→ **Work to do**
Show every line in the listing below that contains the string "track".

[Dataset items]
####################

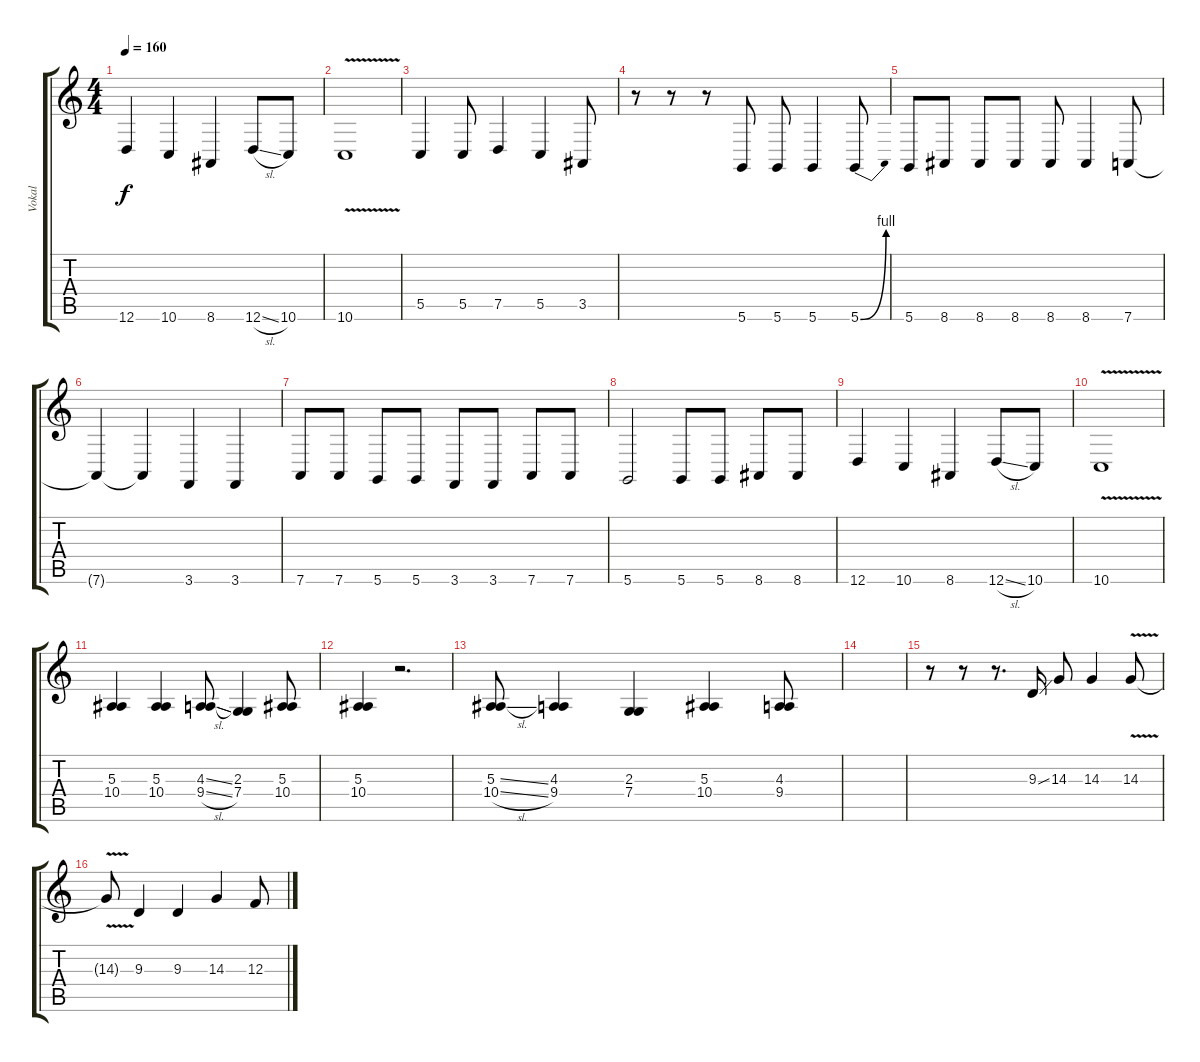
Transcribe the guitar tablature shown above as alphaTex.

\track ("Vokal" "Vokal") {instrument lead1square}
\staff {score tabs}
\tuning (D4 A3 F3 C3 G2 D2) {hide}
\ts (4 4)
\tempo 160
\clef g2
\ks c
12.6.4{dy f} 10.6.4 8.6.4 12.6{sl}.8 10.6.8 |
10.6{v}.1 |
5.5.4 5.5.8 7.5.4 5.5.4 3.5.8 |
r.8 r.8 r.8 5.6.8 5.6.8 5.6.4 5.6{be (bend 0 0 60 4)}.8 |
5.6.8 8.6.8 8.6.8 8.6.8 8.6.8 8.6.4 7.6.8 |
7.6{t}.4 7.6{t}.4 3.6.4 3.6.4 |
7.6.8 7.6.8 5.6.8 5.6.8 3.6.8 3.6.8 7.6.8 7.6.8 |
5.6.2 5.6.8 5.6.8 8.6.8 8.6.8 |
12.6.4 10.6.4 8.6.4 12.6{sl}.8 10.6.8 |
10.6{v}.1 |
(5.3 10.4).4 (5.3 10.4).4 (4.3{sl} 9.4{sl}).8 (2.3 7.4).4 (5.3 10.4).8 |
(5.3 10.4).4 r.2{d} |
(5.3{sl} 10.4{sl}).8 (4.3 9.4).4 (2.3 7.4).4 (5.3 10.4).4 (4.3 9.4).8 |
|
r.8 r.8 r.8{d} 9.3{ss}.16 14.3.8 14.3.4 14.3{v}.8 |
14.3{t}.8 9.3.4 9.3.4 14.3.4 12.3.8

####################

→ **Solution to this task**
\track ("Vokal" "Vokal") {instrument lead1square}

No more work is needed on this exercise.